The playability of the HF‐3 is very good, it’s comfortable to hold and moving up and down the fret
board is very smooth – no sharp fret edges – the scale length is a bit more than I’m used to but I’ll
soon overcome that.  The action is very low which adds to the enjoyment of playing, I barely feel
like I need to touch the strings on the frets to get the sound that I want – no buzzing either.

Sound bite ‐

kamaka-hf3 – .MP3 file 585k

All in all –
I would recommend this Ukulele to anyone who wants to go the extra yard with their budget, I
say, “don’t be afraid, you’ll never regret it.”  After all if you look after your Kamaka ukulele it
should last you for many years and may also be worth something one day.  Enjoy & Aloha.

5 Responses to “Kamaka HF‐3 Tenor Ukulele Review”

  1. That’s a beauty, Julie. Thanks for the review. What was the price?

  2. Nate: I didn’t write this review, Ben did. Hopefully he’ll respond to your question about price 🙂
    I agree that he did a great job on the review!

  3. Hello Nate – thanks for the support and also thanks to Julie too.;-{))
    The price of the Kamaka HF-3 Tenor at most retail outlets is around $1040 but if you buy direct from the KAMAKA factory in Hawaii then you can pick it up for $900 (the last time I looked they were offering an additional 10% discount). I recently got a Koaloha KSM-00 Soprano uke but I don’t get to play it much since the Kamaka arrived – it is a joy to play – it getting me into trouble as I would rather play my uke than work (I do work from home so I do manage to get to work at least).

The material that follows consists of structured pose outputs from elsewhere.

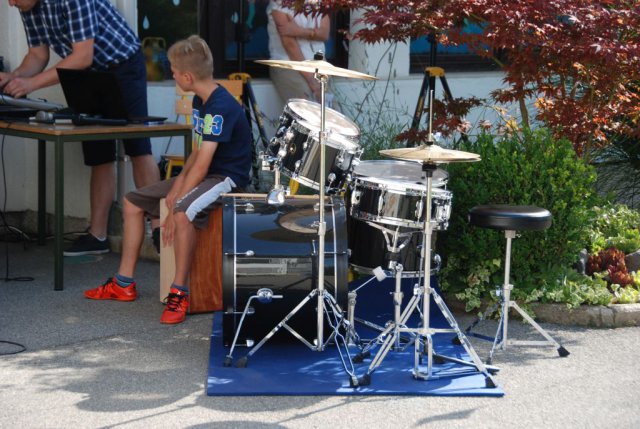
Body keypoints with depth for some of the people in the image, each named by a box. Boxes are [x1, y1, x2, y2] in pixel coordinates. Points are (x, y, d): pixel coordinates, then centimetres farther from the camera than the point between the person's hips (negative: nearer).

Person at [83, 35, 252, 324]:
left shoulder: (221, 106, -23)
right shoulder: (200, 100, 7)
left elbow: (202, 164, -26)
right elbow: (197, 152, 12)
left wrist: (175, 204, -25)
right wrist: (179, 182, -4)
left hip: (227, 178, -10)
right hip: (202, 174, 10)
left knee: (183, 212, -38)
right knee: (133, 201, 9)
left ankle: (180, 292, -27)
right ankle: (123, 284, 13)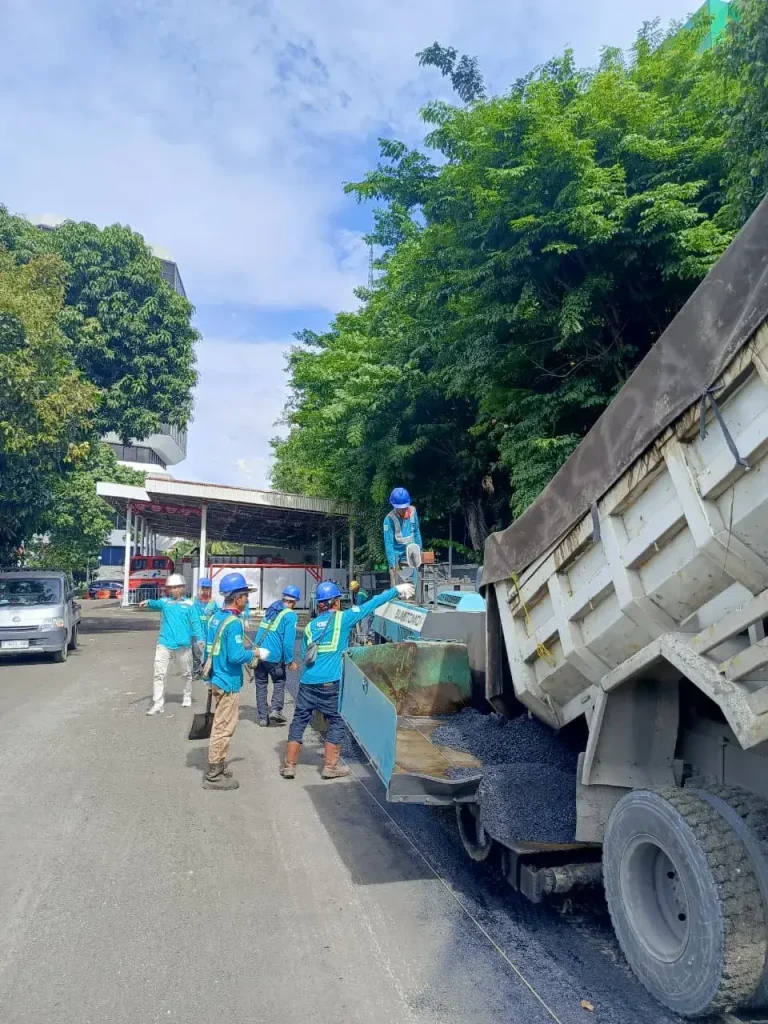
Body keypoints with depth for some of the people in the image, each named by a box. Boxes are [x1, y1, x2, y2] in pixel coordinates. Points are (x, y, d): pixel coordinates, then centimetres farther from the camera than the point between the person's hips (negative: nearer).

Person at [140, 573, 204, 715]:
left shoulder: (189, 604, 0)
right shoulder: (164, 601, 2)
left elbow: (195, 623, -2)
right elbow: (156, 603, -21)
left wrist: (200, 639, -14)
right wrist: (148, 602, -44)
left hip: (183, 645, 0)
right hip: (164, 644, 0)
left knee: (187, 673, 16)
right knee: (158, 674, -6)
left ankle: (187, 697, 37)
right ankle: (158, 704, 0)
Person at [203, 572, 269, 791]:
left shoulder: (216, 617, 6)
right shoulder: (234, 623, -22)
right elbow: (236, 656, -26)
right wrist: (256, 653, -10)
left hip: (217, 678, 9)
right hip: (228, 682, -9)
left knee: (220, 726, 21)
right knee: (223, 728, 1)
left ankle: (217, 766, 32)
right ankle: (214, 775, 10)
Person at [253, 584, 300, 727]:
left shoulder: (271, 609, 12)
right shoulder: (290, 615, -10)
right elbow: (289, 641, -15)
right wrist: (290, 661, -9)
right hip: (274, 656, -5)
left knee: (261, 684, 13)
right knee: (279, 682, 16)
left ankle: (263, 716, 15)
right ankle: (275, 709, 2)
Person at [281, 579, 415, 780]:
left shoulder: (310, 626, 10)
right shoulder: (342, 618, -2)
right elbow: (371, 605, 0)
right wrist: (397, 590, 5)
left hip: (307, 682, 4)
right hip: (330, 683, -4)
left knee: (299, 721, 13)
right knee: (337, 723, 11)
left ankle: (289, 765, 17)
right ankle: (330, 766, 16)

  4. I’d like to add that the Kamaka came with Kamaka strings on it, which sound great, after a few days though I switched to AQUILA ALL NYLGUT strings (no wound string)and the sound is soooo much better, brighter and rounded. Although Aquila strings, I find only sound their best on SOLID KOA instruments. I put Aquila strings on my old ARIA soprano (solid Mahogany) and the sound is not so good – a bit abrasive – sooo I have found that D’addario strings sound better on Mahogany ukes. Try it out and see what you think. ;-{))

  5. I’ve had a Kamaka tenor (the same model) for four years. The sound has improved and the lacquer odor is gone.The extra string tension took a bit of adjustment.
    It is sweet and loud, as loud as my National, with that great koa sound. I got rid of my Martin soprano as it no longer measured up in sound quality, but it was easier to play.
    I have tried various strings. I used Ko’olau gold for a couple of years andd I’m now using Aquila Nylgut.
    I’m not sure which I prefer, the Aquila’s seem louder and the Ko’olau seem sweeter. It’s so subjective.
    I’ve tried GHS on my National and they were a mistake. I’ve used Aquila’s on it but I’m going to try the Ko’olau. On my Kepasa Little Mac I only have used Aquila.